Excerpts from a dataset
◆ ◆ ◆ ◆ ◆ ◆ ◆

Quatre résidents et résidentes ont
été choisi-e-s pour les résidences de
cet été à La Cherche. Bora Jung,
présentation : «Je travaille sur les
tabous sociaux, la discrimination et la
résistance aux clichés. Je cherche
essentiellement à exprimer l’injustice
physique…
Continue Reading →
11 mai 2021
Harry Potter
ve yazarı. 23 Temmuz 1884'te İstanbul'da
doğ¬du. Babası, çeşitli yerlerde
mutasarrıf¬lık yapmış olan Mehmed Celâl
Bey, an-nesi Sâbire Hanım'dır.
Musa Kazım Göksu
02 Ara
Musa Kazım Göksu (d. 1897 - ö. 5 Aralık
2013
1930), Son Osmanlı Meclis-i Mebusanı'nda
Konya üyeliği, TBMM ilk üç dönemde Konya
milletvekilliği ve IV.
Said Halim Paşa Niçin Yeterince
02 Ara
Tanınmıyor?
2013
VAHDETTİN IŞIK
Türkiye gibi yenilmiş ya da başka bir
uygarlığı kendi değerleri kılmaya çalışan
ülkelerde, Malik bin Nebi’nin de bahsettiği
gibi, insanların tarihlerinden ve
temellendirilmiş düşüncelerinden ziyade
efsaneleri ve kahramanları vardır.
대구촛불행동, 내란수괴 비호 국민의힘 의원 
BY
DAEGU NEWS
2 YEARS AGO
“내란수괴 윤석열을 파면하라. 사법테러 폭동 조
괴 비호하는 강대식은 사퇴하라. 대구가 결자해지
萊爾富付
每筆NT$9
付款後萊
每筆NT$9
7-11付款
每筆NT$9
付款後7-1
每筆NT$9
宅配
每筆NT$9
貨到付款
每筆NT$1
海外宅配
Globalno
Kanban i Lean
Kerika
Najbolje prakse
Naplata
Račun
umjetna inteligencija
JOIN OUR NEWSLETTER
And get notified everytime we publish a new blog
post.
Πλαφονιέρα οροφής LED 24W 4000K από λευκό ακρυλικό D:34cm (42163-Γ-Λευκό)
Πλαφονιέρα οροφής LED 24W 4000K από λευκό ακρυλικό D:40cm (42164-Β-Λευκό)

◆ ◆ ◆ ◆ ◆ ◆ ◆

Reproduce the listing above, swapping "Kerika" for "Trello" and leaving every other line as it is.

Quatre résidents et résidentes ont
été choisi-e-s pour les résidences de
cet été à La Cherche. Bora Jung,
présentation : «Je travaille sur les
tabous sociaux, la discrimination et la
résistance aux clichés. Je cherche
essentiellement à exprimer l’injustice
physique…
Continue Reading →
11 mai 2021
Harry Potter
ve yazarı. 23 Temmuz 1884'te İstanbul'da
doğ¬du. Babası, çeşitli yerlerde
mutasarrıf¬lık yapmış olan Mehmed Celâl
Bey, an-nesi Sâbire Hanım'dır.
Musa Kazım Göksu
02 Ara
Musa Kazım Göksu (d. 1897 - ö. 5 Aralık
2013
1930), Son Osmanlı Meclis-i Mebusanı'nda
Konya üyeliği, TBMM ilk üç dönemde Konya
milletvekilliği ve IV.
Said Halim Paşa Niçin Yeterince
02 Ara
Tanınmıyor?
2013
VAHDETTİN IŞIK
Türkiye gibi yenilmiş ya da başka bir
uygarlığı kendi değerleri kılmaya çalışan
ülkelerde, Malik bin Nebi’nin de bahsettiği
gibi, insanların tarihlerinden ve
temellendirilmiş düşüncelerinden ziyade
efsaneleri ve kahramanları vardır.
대구촛불행동, 내란수괴 비호 국민의힘 의원 
BY
DAEGU NEWS
2 YEARS AGO
“내란수괴 윤석열을 파면하라. 사법테러 폭동 조
괴 비호하는 강대식은 사퇴하라. 대구가 결자해지
萊爾富付
每筆NT$9
付款後萊
每筆NT$9
7-11付款
每筆NT$9
付款後7-1
每筆NT$9
宅配
每筆NT$9
貨到付款
每筆NT$1
海外宅配
Globalno
Kanban i Lean
Trello
Najbolje prakse
Naplata
Račun
umjetna inteligencija
JOIN OUR NEWSLETTER
And get notified everytime we publish a new blog
post.
Πλαφονιέρα οροφής LED 24W 4000K από λευκό ακρυλικό D:34cm (42163-Γ-Λευκό)
Πλαφονιέρα οροφής LED 24W 4000K από λευκό ακρυλικό D:40cm (42164-Β-Λευκό)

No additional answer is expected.